There’s also a few pages in there about “Decimal ASCII” – basically “what if ASCII, but cursed” – a proposal with a such powerful Let Us Never Speak Of This Again energy that almost no modern references to it exist, high on the list of mercifully-dodged bullets scattered throughout this document.
But maybe the most interesting thing in here was about how much effort went into sorting out the difference between blank, space, null, zero and minus zero, which turns out to be a really difficult problem for all sorts of reasons. And the most incredible part of that is this:
Null-terminated strings were “produced by the .ASCIZ directive of the PDP-11 assembly languages and the ASCIZ directive of the MACRO-10 macro assembly language for the PDP-10”, per Wikipedia, before manifesting themselves in C. But that’s not where they come from.

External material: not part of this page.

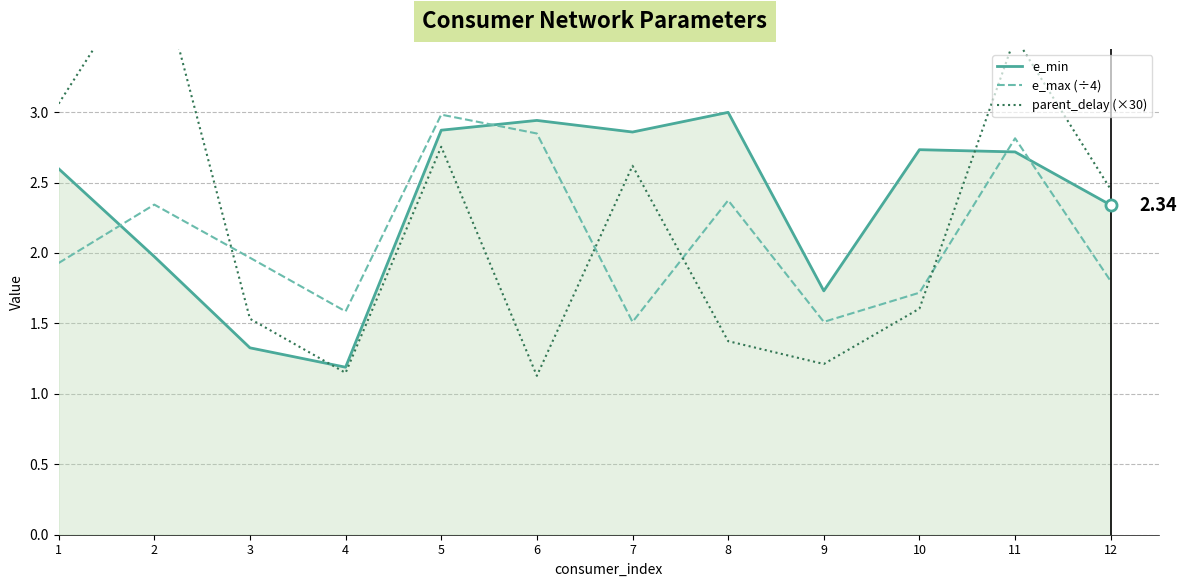

Which category has the lowest value across all series?

6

In fact null terminated strings existed long before C, because using a column of unpunched entries in a Hollerith card – a null column, in a convention that apparently dates to the earliest uses of punchcard collating and sorting machines – to indicate that you could terminate the card’s scan, was a fast, lightweight way to facilitate punch-card re-use and efficient data entry and re-entry, when that data was entered by punching it into cards.
That is to say, we somehow built the foundations of what would become a longstanding security exploit vector decades before anyone could build the operating systems it could exploit. Likely before Long before the invention of the transistor, even.
It’s sort of amazing that anything ever works at all.